**WHAT THIS TASK INVOLVES:** All entries shown below should be duplicated character for character.

**INFORMATION PROVIDED:**
/---
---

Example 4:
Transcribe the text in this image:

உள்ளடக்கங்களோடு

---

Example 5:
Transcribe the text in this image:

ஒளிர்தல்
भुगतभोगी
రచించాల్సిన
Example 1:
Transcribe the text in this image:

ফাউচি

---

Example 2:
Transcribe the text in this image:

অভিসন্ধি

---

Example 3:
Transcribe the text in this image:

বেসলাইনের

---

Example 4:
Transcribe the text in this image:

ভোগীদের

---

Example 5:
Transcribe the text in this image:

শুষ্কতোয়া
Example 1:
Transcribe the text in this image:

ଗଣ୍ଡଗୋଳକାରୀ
\---
**ANSWER SECTION:**
---

Example 4:
Transcribe the text in this image:

உள்ளடக்கங்களோடு

---

Example 5:
Transcribe the text in this image:

ஒளிர்தல்
भुगतभोगी
రచించాల్సిన
Example 1:
Transcribe the text in this image:

ফাউচি

---

Example 2:
Transcribe the text in this image:

অভিসন্ধি

---

Example 3:
Transcribe the text in this image:

বেসলাইনের

---

Example 4:
Transcribe the text in this image:

ভোগীদের

---

Example 5:
Transcribe the text in this image:

শুষ্কতোয়া
Example 1:
Transcribe the text in this image:

ଗଣ୍ଡଗୋଳକାରୀ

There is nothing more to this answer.